━━ SOURCE EXTRACT ━━

PATCH: Improvements in shrink_mmap and kswapd (take 2)

linux-mm.kvack.org archive mirror
 help / color / mirror / Atom feed

From: "Juan J. Quintela" <quintela@fi.udc.es>
To: Alan Cox <alan@lxorguk.ukuu.org.uk>
Cc: lkml <linux-kernel@vger.rutgers.edu>,
	linux-mm@kvack.org, linux-fsdevel@vger.rutgers.edu
Subject: PATCH: Improvements in shrink_mmap and kswapd (take 2)
Date: 20 Jun 2000 01:15:16 +0200	[thread overview]
Message-ID: <yttn1khp8jf.fsf@serpe.mitica> (raw)
In-Reply-To: "Juan J. Quintela"'s message of "18 Jun 2000 00:45:52 +0200"

Hi

        here appear to give similar results as ac22-riel, but
        shouldn't degenerate in bad behaviour as fast as ac22-riel in
        tests like Zlatko. 

Reports of success/failure are welcome.  Comments are also welcome.

Later, Juan.

take 1 comments:
>         this patch makes kswapd use less resources.  It should solve
> the kswapd eats xx% of my CPU problems.  It appears that it improves
> IO a bit here.  Could people having problems with IO told me if this
> patch improves things, I am interested in knowing that it don't makes
> things worst never.  This patch is stable here.  I am finishing the
> deferred mmaped pages form file writing patch, that should solve
> several other problems.

        This patch implements:

take 2:
------
- against ac22-riel
- fixes the problems with test_and_test_and_clear_bit (thanks Roger
     Larson and Philipp Rumpf)
- Reintroduces the page->zone test dropped in ac21
- call to wakeup_bdflush() at the end of shrink_mmap (thanks Rick Riel)
- the rest of Riel suggestions haven't been introduced, they need
  infraestructure changes in buffer.c that I am studing.

take 1:
------
- never loops infinitely is shrink_mmap (it walks as maximum once per
  page)
- it changes the nr_dirty logic to max_launder_page logic.  We start
  writing async a maximum of max_launder_page (100), and after that
  point we never start more writes for that run of shrink_mmap.  If we
  start max_launder_page writes, we wait at the end of the function if
  possible (i.e __gfp_mask let do that).
- It checks that there is some zone with need of pages before continue
  with the loop.  If there is no pages, stop walking the LRU.
- I have got the patch from Roger Larson for the memory pressure and
  have partially re implemented/increasing it.

━━━
━━ PROVIDED INFORMATION ━━

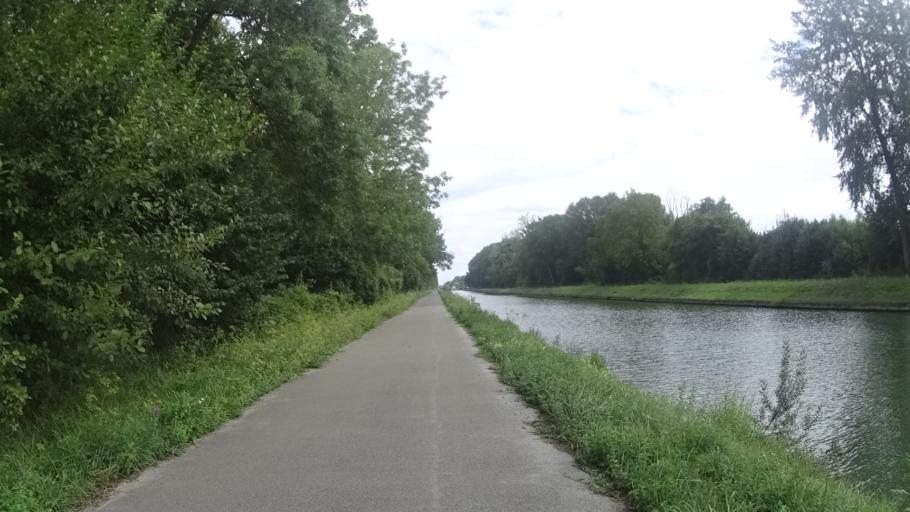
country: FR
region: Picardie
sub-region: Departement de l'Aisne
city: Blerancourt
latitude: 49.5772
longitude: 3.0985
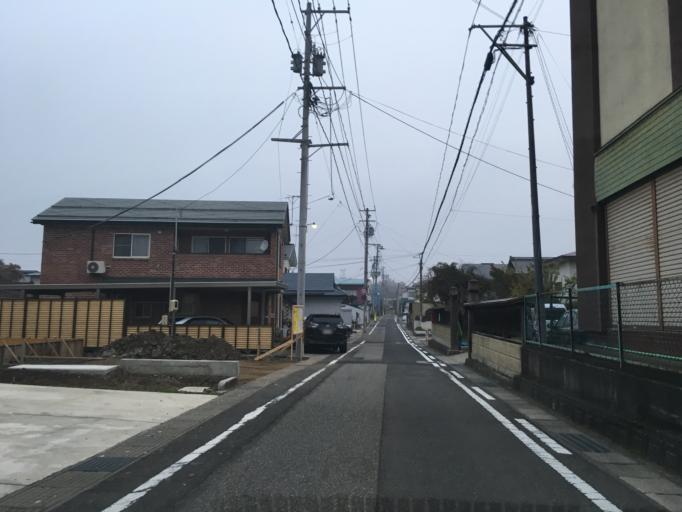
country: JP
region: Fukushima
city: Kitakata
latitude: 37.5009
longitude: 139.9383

━━━

*DIRECTIVES*.
(A) Using the shrink_mmap and kswapd patch post, answer each of the following on its own line:
(i) How many async writes can shrink_mmap start at most in one run under the max_launder_page logic?
(ii) Which test, dropped in ac21, does take 2 bring back?
(iii) Whose suggestion led to the call to wakeup_bdflush() at the end of shrink_mmap?
(B) Write what comes next in the shrink_mmap and kswapd patch post, starting after its final line.

*THE RESPONSES*.
(A)
(i) 100 (max_launder_page)
(ii) The page->zone test
(iii) Rick Riel

(B)
- kswapd rewrite in similar way that Roger Larson one.
- added the function memory_pressure that returns 1 if there is
  memory_pressure and 0 if there is no pressure.
- I have got Manfred patch to use test_and_test_and_clear_bit
  optimization in ClearPageReferenced.
- Added ClearPageDirty(page) to __remove_inode_pages to solve the
  ramfs problems.
- Added __lru_cache_del and __lru_cache_add and use them in
  shrink_mmap.
- Makes a cleanup of several cruft in shirk_mmap.


diff -urN --exclude-from=/home/lfcia/quintela/work/kernel/exclude base/include/asm-i386/bitops.h working/include/asm-i386/bitops.h
--- base/include/asm-i386/bitops.h	Mon Jun 19 23:46:11 2000
+++ working/include/asm-i386/bitops.h	Tue Jun 20 00:12:49 2000
@@ -29,6 +29,7 @@
 extern void change_bit(int nr, volatile void * addr);
 extern int test_and_set_bit(int nr, volatile void * addr);
 extern int test_and_clear_bit(int nr, volatile void * addr);
+extern int test_and_test_and_clear_bit(int nr, volatile void * addr);
 extern int test_and_change_bit(int nr, volatile void * addr);
 extern int __constant_test_bit(int nr, const volatile void * addr);
 extern int __test_bit(int nr, volatile void * addr);
@@ -123,6 +124,15 @@
 (__builtin_constant_p(nr) ? \
  __constant_test_bit((nr),(addr)) : \
  __test_bit((nr),(addr)))
+
+extern __inline__ int test_and_test_and_clear_bit(int nr, volatile void *addr)
+{
+	if(!test_bit(nr,addr))
+		return 0;
+	return test_and_clear_bit(nr,addr);
+}
+
+
 
 /*
  * Find-bit routines..
diff -urN --exclude-from=/home/lfcia/quintela/work/kernel/exclude base/include/linux/mm.h working/include/linux/mm.h
--- base/include/linux/mm.h	Mon Jun 19 23:46:11 2000
+++ working/include/linux/mm.h	Tue Jun 20 00:13:00 2000
@@ -203,7 +203,7 @@
 #define PageReferenced(page)	test_bit(PG_referenced, &(page)->flags)
 #define SetPageReferenced(page)	set_bit(PG_referenced, &(page)->flags)
 #define ClearPageReferenced(page)	clear_bit(PG_referenced, &(page)->flags)
-#define PageTestandClearReferenced(page)	test_and_clear_bit(PG_referenced, &(page)->flags)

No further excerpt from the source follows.